[DIRECTIVE] In the essay responding to Tom MacFaul, repeat word for word the passage from "Thomas Herron –" up to and including "(Herrick 216−17)".

[TEXT UNDER STUDY]
------------------------------------

Thomas Herron – More Hot Air: A Large and Serious Response to Tom MacFaul


More Hot Air: A Large and Serious Response to Tom MacFaul

Thomas Herron

Published in Connotations Vol. 19.1-3 (2009/10)


Let Poets feed on aire, or what they will;
Let me feed full, till that I fart, sayes Jill.

   (Herrick 216−17)

Literary criticism has long been divided between privileging (and attempting to identify) material causes as the source of (and reason for) the creation of a literary work, as opposed to emphasizing a work's otherworldly and⁄or moral significance as its main inspiration and reason for being. This critical division continues in MacFaul's lively analysis of three "micro−epics" (or epyllions), Edmund Spenser's "Muiopotmos: or The Fate of the Butterflie" (1595), Ben Jonson's Epigram CXXXIII ("On the Famous Voyage") (1616) and William Davenant's "Jeffereidos, on the Captivity of Jeffery" (1638). MacFaul's light capering between the creative−critical poles of earth and air—material vs. spiritual causation—leaves this reader puzzled, however, and asking for more sustained and consistent analysis.

------------------------------------

[DATASET]

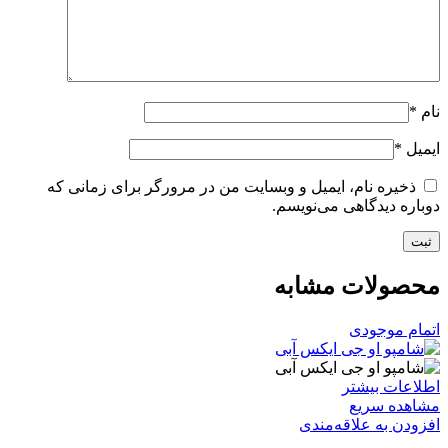
نام
*
ایمیل
*
ذخیره نام، ایمیل و وبسایت من در مرورگر برای زمانی که
دوباره دیدگاهی می‌نویسم.
محصولات مشابه
اتمام موجودی
اطلاعات بیشتر
مشاهده سریع
افزودن به علاقه‌مندی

------------------------------------

[SOLVED EXERCISE]
Thomas Herron – More Hot Air: A Large and Serious Response to Tom MacFaul


More Hot Air: A Large and Serious Response to Tom MacFaul

Thomas Herron

Published in Connotations Vol. 19.1-3 (2009/10)


Let Poets feed on aire, or what they will;
Let me feed full, till that I fart, sayes Jill.

   (Herrick 216−17)